Later, I realized that quiet gathering was the first time I’d ever been invited to dinner by anyone in the town.
Don’t get me wrong; that’s not a statement of self-pity or judgement. I laughed. Because I realized how private our life is. Most likely the same holds true for the majority of people there. I mean, if we were social butterflies we wouldn’t live miles from a grocery store.
I am fully content in just the company of my husband (and son when he lived at home). We get on people overload quickly, and reach that level at the same time. While I can talk to anyone, about anything, anywhere, it’s only for a limited time. And then I’m overwhelmed and need the woods and the quiet, the husband and the dogs, the old house and books.
Writing is a solitary endeavor which also impacts time for socializing. I’d rather be in my corner, deep in a story world, then out at some noisy location surrounded by strangers.
I grew up wanting to be a hermit, a writer, and an eccentric who lived in the middle of the woods with a bunch of dogs. So what did I become? A hermit with family. A person who socializes occasionally. A person who socializes online on a blog. And of course, a person with dogs.

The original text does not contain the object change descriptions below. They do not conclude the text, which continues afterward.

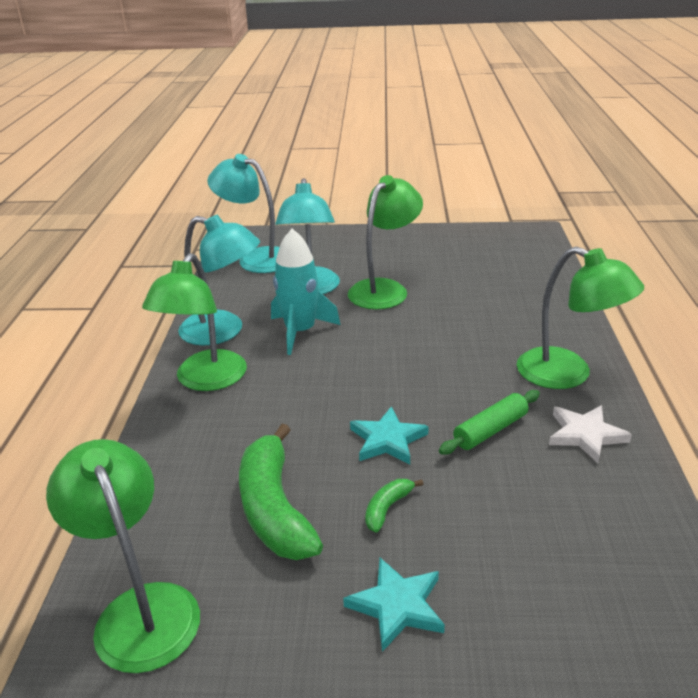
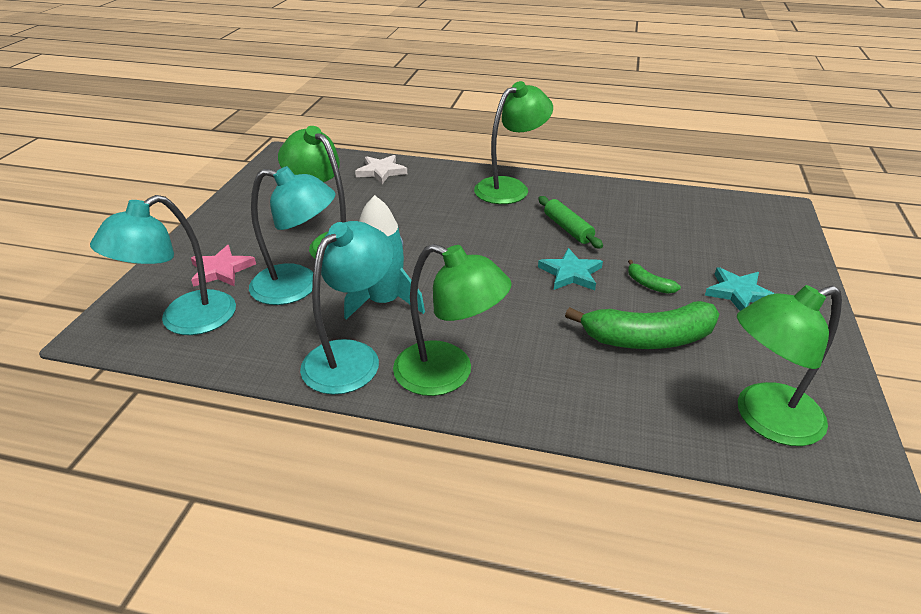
camera: 80 degrees left, 5 degrees up
(323, 254) = (221, 270): none -> pink star
(585, 435) = (579, 197): white star -> white star (381, 171)

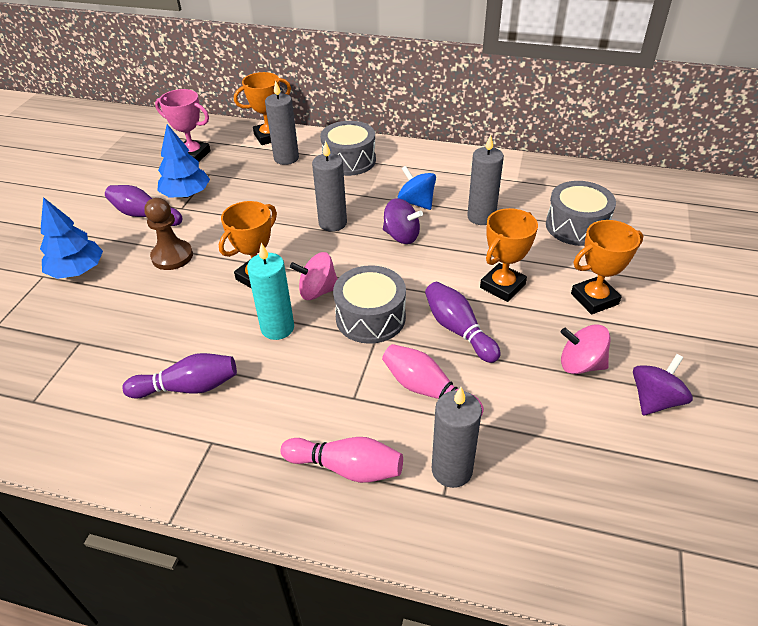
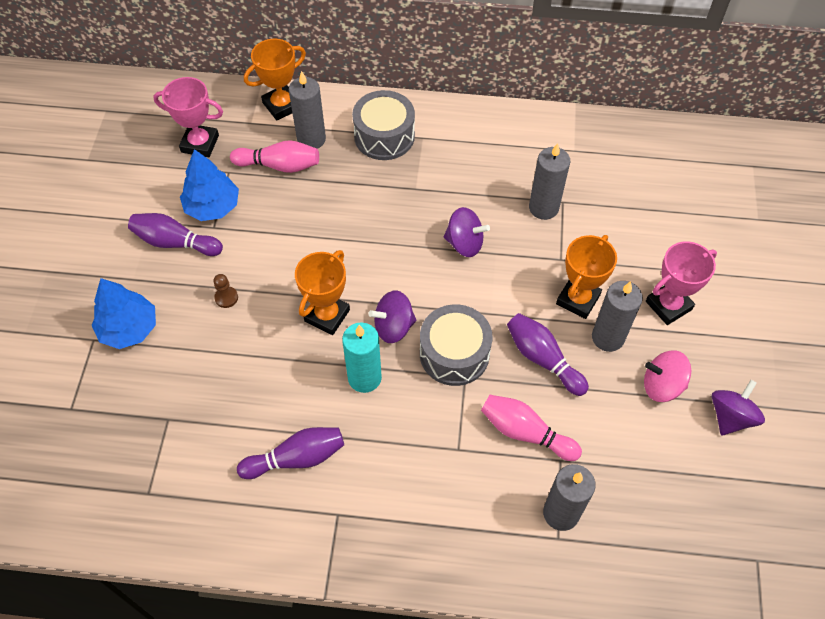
camera: 10 degrees left, 15 degrees up
(172, 256) = (226, 298): brown pawn -> brown pawn, size x0.53
(317, 291) = (393, 327): pink spinning top -> purple spinning top
(332, 223) = (387, 232): grey candle -> grey candle (608, 337)
(346, 467) = (468, 523): pink bowling pin -> pink bowling pin (279, 165)
(416, 202) = (471, 193): blue spinning top -> none
(576, 226) = (643, 211): grey drum -> none
(594, 299) = (668, 305): orange trophy -> pink trophy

I do enjoy socializing. Just in small groups. And in limited doses. A friend staying for the weekend. A visit with another over tea. During those times we talk and talk and talk, until the husband escapes to his wood shop. With those friends, socializing is comfortable and I never reach people overload.
The past few weeks, since Sam died, I’ve been around more people than in years. And there’s comfort in that shared grieving. There’s community. And there’s been those jewel-like moments like dinner with four women around a table.
I’ve learned that socializing for me, isn’t crowds or being out in public, or spending time with acquaintances. It’s sharing with the few who are important in my life, who add to my world, who teach, who care, who surround me with their strength, who make me laugh. And sometimes cry.
You know who you are, even if I see you only once a year. I may not call, I may not drop in for a visit. But my silence isn’t a lack of caring. It’s me excelling in my form of socializing.